**Requirement A**
List each bullish indication for the US from the past week that the crude oil post below enumerates.
**Requirement B**
Reproduce word for word the part of the crude oil post below that opens with the words containing "keep the bullish" and closes with "of 10 and 11.".

═════ Source excerpt

Wednesday, April 15, 2015

keep the bullish inventory data released today in perspective

Today the EIA data release showed 1.3 million barrel build vs 4 million barrel expected build, hence the crude rally today.  Now normally crude inventories peak in may, decline through September, then build again through December.  So we are approaching a seasonal peak right now (see chart below).

This is the third bullish indication we have had in the US in the past week.

1) US Oil Rig count decline of 40 last friday (from baker hughs) represents another downward acceleration after two weeks of very small declines of 10 and 11.

2) Drilling productivity report from EIA earlier this week predicts declines in production in Bakken and Eagleford starting last month.

3) Inventory build rate slowed this week, according to today's EIA release, possibly suggesting a peak.
Stock price graphs

EIA data is now predicting production declines for this month and the incredible inventory build rate may finally be slowing, and inventories may even be peaking.  We remain a large importer of crude and the timing of those imports, as well as the timing of refinery maintenance has a large effect on inventories, so it will take several weeks to see if we are truly done with the build.  We may indeed be at a turning point both in that production is peaking and that our historic inventory build this winter is running out of steam, but this is not a certainty.

══════════
═════ Provided information

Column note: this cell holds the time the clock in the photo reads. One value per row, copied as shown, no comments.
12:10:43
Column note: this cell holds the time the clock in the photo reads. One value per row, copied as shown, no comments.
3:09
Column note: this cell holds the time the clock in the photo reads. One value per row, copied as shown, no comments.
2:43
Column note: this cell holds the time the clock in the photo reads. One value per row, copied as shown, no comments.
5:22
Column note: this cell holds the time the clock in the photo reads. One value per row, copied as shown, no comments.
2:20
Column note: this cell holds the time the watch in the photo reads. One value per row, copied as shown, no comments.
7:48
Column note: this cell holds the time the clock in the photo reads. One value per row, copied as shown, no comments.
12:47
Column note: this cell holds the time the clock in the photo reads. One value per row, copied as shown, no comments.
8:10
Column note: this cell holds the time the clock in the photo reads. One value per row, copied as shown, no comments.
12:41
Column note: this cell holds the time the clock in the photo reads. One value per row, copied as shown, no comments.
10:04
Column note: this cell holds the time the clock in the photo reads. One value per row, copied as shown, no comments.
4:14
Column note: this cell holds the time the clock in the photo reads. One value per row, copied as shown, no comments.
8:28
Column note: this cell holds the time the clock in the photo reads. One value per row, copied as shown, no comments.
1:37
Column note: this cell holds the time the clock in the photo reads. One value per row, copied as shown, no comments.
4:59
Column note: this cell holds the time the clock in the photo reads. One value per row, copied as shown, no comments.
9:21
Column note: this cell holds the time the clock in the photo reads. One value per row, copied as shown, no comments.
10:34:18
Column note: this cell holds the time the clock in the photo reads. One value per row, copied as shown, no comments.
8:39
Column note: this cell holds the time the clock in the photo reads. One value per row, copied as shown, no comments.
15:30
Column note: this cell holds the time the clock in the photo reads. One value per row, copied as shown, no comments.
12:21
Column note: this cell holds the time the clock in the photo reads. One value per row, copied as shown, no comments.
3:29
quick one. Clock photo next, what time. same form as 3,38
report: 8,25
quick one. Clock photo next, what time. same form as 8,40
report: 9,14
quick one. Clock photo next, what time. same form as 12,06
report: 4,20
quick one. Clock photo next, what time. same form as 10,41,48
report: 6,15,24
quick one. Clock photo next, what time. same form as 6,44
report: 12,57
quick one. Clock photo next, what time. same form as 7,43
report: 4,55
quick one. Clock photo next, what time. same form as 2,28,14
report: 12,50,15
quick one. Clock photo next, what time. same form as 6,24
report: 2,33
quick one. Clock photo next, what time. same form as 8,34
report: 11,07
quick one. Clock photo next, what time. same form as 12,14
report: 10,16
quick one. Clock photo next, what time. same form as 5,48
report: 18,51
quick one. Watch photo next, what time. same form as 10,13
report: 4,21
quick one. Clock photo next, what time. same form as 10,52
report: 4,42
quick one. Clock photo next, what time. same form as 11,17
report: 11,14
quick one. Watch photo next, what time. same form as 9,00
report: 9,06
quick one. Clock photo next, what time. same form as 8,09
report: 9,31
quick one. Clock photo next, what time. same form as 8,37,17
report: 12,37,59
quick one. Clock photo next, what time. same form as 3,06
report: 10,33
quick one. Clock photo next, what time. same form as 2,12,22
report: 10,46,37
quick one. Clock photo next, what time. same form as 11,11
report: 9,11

══════════

**Written response A**
1. The US oil rig count fell by 40 last Friday. That is another downward acceleration after two weeks of very small declines of 10 and 11.
2. The EIA drilling productivity report from earlier this week predicts production declines in Bakken and Eagleford starting last month.
3. According to today's EIA release, the inventory build rate slowed this week, which possibly suggests a peak.

**Written response B**
keep the bullish inventory data released today in perspective

Today the EIA data release showed 1.3 million barrel build vs 4 million barrel expected build, hence the crude rally today.  Now normally crude inventories peak in may, decline through September, then build again through December.  So we are approaching a seasonal peak right now (see chart below).

This is the third bullish indication we have had in the US in the past week.

1) US Oil Rig count decline of 40 last friday (from baker hughs) represents another downward acceleration after two weeks of very small declines of 10 and 11.